Bernard Ferran : «Le Maroc n’a rien à envier aux autres»

Bernard Ferran : «Le Maroc n’a rien à envier aux autres»

ALM : On a beaucoup parlé de risques inhérents aux marchés financiers lors de la WFC. Quels sont concrètement ces risques et faut-il y avoir une réponse commune ?
Bernard Ferran : Les risques inhérents dans l’activité d’un dépositaire central sont principalement des risques opérationnels. Il y a aussi un risque lié à la technologie en raison de la cybercriminalité. C’est un sujet qui demande énormément d’investissements pour être à niveau et y faire face. Il y a donc matière à mutualiser tous ces efforts pour essayer de trouver une approche commune en matière de technologie mais une technologie renforcée. C’est-à-dire chacun s’équipe de son côté, chacun achète des software pour se protéger alors qu’il existe peut- être une nouvelle technologie qui permet d’éviter qu’il y ait des risques d’intrusion et donc je pense que les marchés en l’occurrence les dépositaires centraux comme Maroclear et les confrères partout dans le monde devraient pouvoir avoir un dialogue beaucoup plus en concertation de manière à essayer de mutualiser tous les efforts pour se défendre.

A combien vous estimez le coût de cette opération ?
Il n’y a rien de plus problématique que de savoir qu’on est attaqué parce que à ce moment là on arrive pas à réagir. Donc il est très important que tous ces dépositaires centraux de valeurs comme Euroclear et Maroclear puissent s’équiper et se mettre à niveau le plus tôt possible. Cela demande énormément d’investissements. ça se chiffre en millions de dollars. Ce n’est pas quelque chose qui peut être fait du jour au lendemain parce qu’il y a un coût pour le marché. En revanche, c’est un coût qui est nécessaire car le role principal d’un dépositaire est avant tout de protéger les investisseurs.
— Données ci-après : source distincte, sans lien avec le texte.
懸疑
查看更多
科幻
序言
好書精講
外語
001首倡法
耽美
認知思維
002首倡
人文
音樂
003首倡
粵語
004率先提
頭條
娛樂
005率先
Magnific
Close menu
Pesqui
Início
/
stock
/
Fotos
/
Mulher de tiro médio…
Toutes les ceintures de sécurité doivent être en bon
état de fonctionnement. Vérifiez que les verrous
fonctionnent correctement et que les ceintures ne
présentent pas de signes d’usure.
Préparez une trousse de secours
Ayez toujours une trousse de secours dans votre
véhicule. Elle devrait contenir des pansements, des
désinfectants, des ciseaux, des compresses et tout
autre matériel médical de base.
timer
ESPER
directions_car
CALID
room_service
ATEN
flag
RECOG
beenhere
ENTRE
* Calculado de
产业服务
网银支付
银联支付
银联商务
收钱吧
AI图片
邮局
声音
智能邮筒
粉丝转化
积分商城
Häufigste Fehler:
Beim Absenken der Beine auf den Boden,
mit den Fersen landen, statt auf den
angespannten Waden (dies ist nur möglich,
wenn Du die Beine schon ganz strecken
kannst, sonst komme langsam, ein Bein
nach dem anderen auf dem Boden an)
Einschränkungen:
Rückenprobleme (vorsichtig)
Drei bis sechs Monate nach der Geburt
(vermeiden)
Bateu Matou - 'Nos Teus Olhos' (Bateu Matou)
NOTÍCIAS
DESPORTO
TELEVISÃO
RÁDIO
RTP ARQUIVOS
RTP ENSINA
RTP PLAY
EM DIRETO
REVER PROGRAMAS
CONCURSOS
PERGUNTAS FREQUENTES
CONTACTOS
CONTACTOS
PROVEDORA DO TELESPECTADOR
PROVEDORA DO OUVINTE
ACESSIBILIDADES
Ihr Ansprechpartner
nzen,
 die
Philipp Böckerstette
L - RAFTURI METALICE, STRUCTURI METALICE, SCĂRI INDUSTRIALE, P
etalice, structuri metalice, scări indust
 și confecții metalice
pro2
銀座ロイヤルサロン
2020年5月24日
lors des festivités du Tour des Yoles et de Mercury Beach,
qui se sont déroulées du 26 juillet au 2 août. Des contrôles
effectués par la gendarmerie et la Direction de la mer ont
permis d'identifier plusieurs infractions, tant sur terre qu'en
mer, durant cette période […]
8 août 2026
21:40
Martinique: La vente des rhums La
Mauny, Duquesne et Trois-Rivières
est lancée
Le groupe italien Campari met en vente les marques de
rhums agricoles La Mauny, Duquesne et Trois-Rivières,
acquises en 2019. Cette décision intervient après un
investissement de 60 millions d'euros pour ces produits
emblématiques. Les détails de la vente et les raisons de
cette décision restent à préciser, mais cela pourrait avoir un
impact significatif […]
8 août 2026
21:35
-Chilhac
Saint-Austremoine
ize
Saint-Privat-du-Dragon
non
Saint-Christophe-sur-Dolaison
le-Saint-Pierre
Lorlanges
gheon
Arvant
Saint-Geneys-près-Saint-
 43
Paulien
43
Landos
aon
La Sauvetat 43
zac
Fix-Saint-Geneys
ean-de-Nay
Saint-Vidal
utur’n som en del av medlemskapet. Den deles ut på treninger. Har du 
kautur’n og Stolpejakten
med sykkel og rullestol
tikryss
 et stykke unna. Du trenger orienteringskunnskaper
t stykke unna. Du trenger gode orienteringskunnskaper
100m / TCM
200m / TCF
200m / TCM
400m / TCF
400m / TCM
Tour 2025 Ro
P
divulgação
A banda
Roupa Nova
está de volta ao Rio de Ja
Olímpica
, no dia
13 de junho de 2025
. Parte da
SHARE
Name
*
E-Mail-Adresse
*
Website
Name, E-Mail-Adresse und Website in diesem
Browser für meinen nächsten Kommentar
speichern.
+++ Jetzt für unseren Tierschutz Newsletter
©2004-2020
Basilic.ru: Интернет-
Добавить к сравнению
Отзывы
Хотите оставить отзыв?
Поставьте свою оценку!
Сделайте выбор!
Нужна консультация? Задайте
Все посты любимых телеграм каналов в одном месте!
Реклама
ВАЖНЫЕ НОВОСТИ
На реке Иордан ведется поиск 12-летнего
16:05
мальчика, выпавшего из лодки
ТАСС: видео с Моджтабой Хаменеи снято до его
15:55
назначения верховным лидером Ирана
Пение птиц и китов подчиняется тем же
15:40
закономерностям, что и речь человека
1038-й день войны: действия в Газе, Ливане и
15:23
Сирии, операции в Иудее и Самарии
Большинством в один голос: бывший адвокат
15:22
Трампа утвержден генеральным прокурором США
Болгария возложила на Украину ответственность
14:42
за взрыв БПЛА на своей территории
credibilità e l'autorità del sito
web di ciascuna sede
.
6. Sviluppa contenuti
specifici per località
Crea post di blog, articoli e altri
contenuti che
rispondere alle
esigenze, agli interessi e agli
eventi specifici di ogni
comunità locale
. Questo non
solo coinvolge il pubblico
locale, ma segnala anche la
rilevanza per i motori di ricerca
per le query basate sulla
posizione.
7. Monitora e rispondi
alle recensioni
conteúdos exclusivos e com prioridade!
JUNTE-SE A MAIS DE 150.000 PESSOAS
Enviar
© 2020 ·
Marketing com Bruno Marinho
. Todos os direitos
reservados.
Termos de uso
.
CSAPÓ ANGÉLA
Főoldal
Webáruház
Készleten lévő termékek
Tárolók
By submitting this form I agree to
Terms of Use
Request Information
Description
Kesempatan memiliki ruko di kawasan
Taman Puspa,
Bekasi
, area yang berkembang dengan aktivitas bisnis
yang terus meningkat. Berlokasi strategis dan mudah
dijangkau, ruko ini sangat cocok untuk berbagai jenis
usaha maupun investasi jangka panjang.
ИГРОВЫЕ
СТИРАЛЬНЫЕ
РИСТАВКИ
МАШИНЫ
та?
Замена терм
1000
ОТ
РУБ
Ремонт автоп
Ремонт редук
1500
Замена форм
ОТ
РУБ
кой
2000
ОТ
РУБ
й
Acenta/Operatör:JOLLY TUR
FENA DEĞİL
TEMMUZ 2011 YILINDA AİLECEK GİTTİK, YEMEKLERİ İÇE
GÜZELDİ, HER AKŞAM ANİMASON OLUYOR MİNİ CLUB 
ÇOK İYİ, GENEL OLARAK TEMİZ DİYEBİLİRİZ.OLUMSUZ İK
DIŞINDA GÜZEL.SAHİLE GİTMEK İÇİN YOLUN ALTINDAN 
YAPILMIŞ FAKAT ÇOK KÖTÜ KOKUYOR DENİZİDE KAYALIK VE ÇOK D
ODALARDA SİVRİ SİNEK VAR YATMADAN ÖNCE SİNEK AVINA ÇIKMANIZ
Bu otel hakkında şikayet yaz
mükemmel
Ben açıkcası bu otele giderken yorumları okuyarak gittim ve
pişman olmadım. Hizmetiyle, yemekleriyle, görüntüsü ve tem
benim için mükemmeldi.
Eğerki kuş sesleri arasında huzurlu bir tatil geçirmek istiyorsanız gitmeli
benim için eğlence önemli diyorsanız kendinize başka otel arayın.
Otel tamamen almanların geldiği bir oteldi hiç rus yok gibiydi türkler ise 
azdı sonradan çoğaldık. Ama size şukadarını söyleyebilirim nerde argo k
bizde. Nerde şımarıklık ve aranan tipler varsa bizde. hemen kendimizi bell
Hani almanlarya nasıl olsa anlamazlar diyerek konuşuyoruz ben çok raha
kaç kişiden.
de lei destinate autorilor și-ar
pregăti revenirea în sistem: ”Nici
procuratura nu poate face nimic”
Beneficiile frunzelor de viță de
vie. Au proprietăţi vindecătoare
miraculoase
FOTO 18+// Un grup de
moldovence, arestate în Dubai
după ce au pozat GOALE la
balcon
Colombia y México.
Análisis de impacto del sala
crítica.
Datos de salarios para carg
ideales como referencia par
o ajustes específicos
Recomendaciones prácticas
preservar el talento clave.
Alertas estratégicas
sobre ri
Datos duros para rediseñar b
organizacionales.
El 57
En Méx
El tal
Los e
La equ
Et donc pour moi la protection est inestimable. Il faut avoir cette démarche de se mettre à niveau pour éviter qu’une attaque ou une intrusion ne puisse être néfaste pour tout le marché.

Vous parlez d’une mise à niveau. Faut-il renforcer par exemple les partenariats avec les GAFA ? Quel type de partenariat vous avez avec ces géants du Net ?
Déjà au niveau IT, il faut avoir des firewall et des systèmes de protection pour éviter l’intrusion mais aussi avoir des systèmes de monitoring pour voir à partir de quel moment une personne s’est introduite et qu’est-ce qu’elle cherche exactement.
Après pour les partenariats, des échanges sont faits entre tous les chief security officer à travers le monde. Ils se réunissent dans des conférences. Ils débattent de ces sujets d’une manière très proactive. Ils échangent leurs expériences et les défis à mener ou encore l’hypothèse de choisir une solution plutôt qu’une autre. ça reste très collégial. L’intérêt est néanmoins de défendre sa propre société ou son propre dépositaire. Mais quelque part il y a encore matière à échanger plus et c’est là où il faut faire plus d’effort.

Quelles sont les propositions que vous vous souhaitez soumettre ou mettre en avant lors de la Conférence du Forum mondial des dépositaires centraux des titres ?
Le Groupe Euroclear est constitué de 5 dépositaires centraux en Europe et donc, à cette conférence, il y a trois représentants de trois dépositaires centraux européens, à savoir la France, la Belgique et l’Angleterre qui figurent dans les panels pour partager leurs expériences. Le premier sujet traité est relatif à l’environnement réglementaire, le deuxième est axé sur l’aspect innovation et le troisième s’attache à donner une vue un peu plus globale sur ce qui se passe sur les marchés des capitaux. L’essentiel pour nous c’est d’échanger et de savoir ce que les autres dépositaires dans le monde adoptent comme innovation face aux risques. ça reste une opportunité unique qui se présente une fois tous les deux ans. C’est l’occasion aussi de faire du Networking.

Pouvez-vous nous donner votre point de vue sur le marché des capitaux marocains ? Comment par exemple vous voyez son évolution?
En plus du Moyen-Orient et l’Europe, je suis également chargé de couvrir l’Afrique. Globalement, on peut voir qu’il y a des économies à deux niveaux c’est-à-dire des économies un peu plus matures (au niveau européen) et des économies émergentes dans les pays du Moyen-orient. Le Maroc n’a rien à envier aux autres. Je m’explique.
En termes de réglementation le Maroc est tout à fait à niveau. En matière de supervision, il a une supervision impressionnante. Enfin sur le plan technologique, la Bourse de Casablanca et le dépositaire Maroclear sont vraiment au niveau des pays les plus matures.